MIT-Made Tiny Drones Weigh Less Than a Gram, Use Artificial Muscles To Propel Them


Sometimes, good things come in small packages. Extremely tiny packages such as a microrobot that can pollinate fields of crops, help rescue people, and so on. Researchers at MIT (Massachusetts Institute of Technology) are already working on that and they’re making significant progress. Back in spring, MIT announced an insect-sized drone that can move around in cluttered spaces and is very resilient thanks to its soft actuators propelling it. They were made of thin rubber cylinders coated in carbon nanotubes. The actuators could flap around 500 times per second and even if you hit the tiny drone when it was flying, it would still be able to recover. The small aerial robot weighed only 0.6 grams (0.02 oz). But as MIT explains it, these actuators need high voltages and the tiny, lightweight drones can’t carry the power electronics that would allow them to fly on their own.

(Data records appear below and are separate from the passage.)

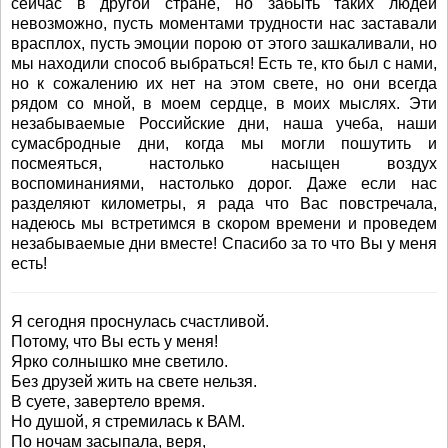
сейчас в другой стране, но забыть таких людей
невозможно, пусть моментами трудности нас заставали
врасплох, пусть эмоции порою от этого зашкаливали, но
мы находили способ выбраться! Есть те, кто был с нами,
но к сожалению их нет на этом свете, но они всегда
рядом со мной, в моем сердце, в моих мыслях. Эти
незабываемые Российские дни, наша учеба, наши
сумасбродные дни, когда мы могли пошутить и
посмеяться, настолько насыщен воздух
воспоминаниями, настолько дорог. Даже если нас
разделяют километры, я рада что Вас повстречала,
надеюсь мы встретимся в скором времени и проведем
незабываемые дни вместе! Спасибо за то что Вы у меня
есть!
Я сегодня проснулась счастливой.
Потому, что Вы есть у меня!
Ярко солнышко мне светило.
Без друзей жить на свете нельзя.
В суете, завертело время.
Но душой, я стремилась к ВАМ.
По ночам засыпала, веря,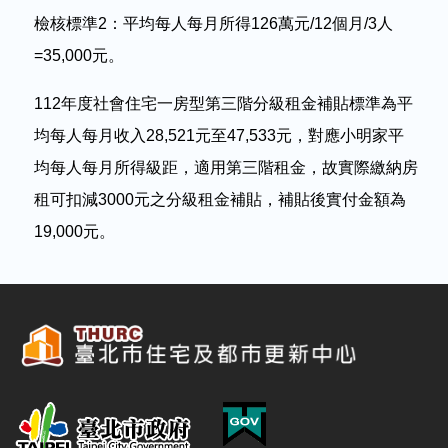
檢核標準2：平均每人每月所得126萬元/12個月/3人
=35,000元。
112
年度社會住宅一房型第三階分級租金補貼標準為平
均每人每月收入28,521元至47,533元，對應小明家平
均每人每月所得級距，適用第三階租金，故實際繳納房
租可扣減3000元之分級租金補貼，補貼後實付金額為
19,000元。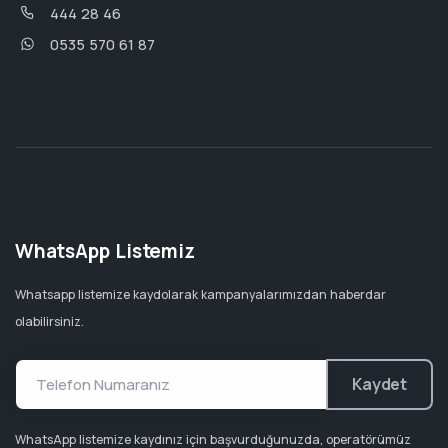
444 28 46
0535 570 61 87
WhatsApp Listemiz
Whatsapp listemize kaydolarak kampanyalarımızdan haberdar
olabilirsiniz.
Kaydet
WhatsApp listemize kaydınız için başvurduğunuzda, operatörümüz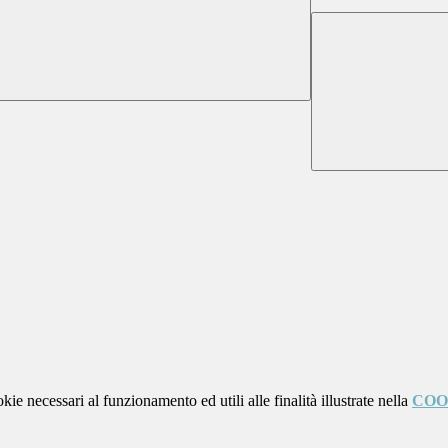
kie necessari al funzionamento ed utili alle finalità illustrate nella
COO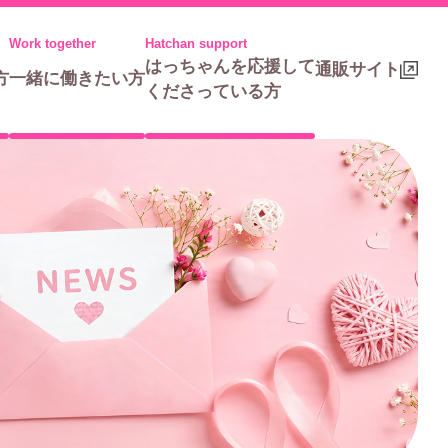
はっちゃんを応援して
通販サイト
方
一緒に働きたい方
くださっている方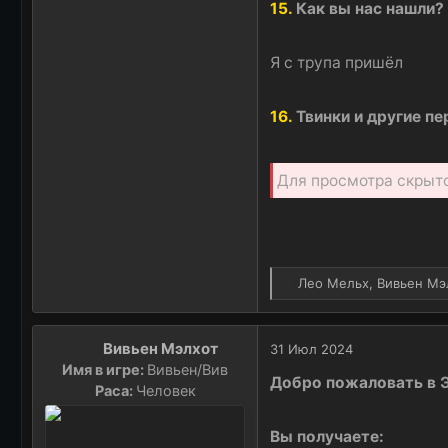
15.
Как вы нас нашли?
Я с трупа пришёл
16.
Твинки и другие п
Для просмотра скрыт
Р
Лео Мельх
,
Вивьен Мэ
е
а
к
Вивьен Мэлхот
31 Июл 2024
ц
Имя в игре:
Вивьен/Вив
и
Добро пожаловать в 
Раса:
Человек
и
:
Вы получаете:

Now, scientists have managed to come up with a new fabrication technique that helps them build improved soft actuators that serve as artificial muscles for the tiny aerial robots. They operate with 75 percent lower voltage than the aforementioned ones and can carry 80 percent more payload. As stated by Kevin Chen, one of the main researchers involved in the project, this breakthrough allows them to put power electronics on the microdrones, proving that soft robots are just as capable as rigid ones, in fact, they even exceed their performance. MIT’s microrobot weighs less than one-fourth of a penny, is rectangular in shape, and comes with four sets of wings, each driven by a soft, muscle-like actuator. They are made from 20 layers of elastomer, an elastic polymer. A 20-layer actuator needs less than 500 volts to operate and can offer the microrobot enough power to carry items that are three times its weight. Now scientists hope to reduce the thickness of the 10-micrometer layer to 1 micrometer, which would make the tiny aerial robot versatile and suitable for a variety of applications in agriculture, in rescue missions, inspections, and much more.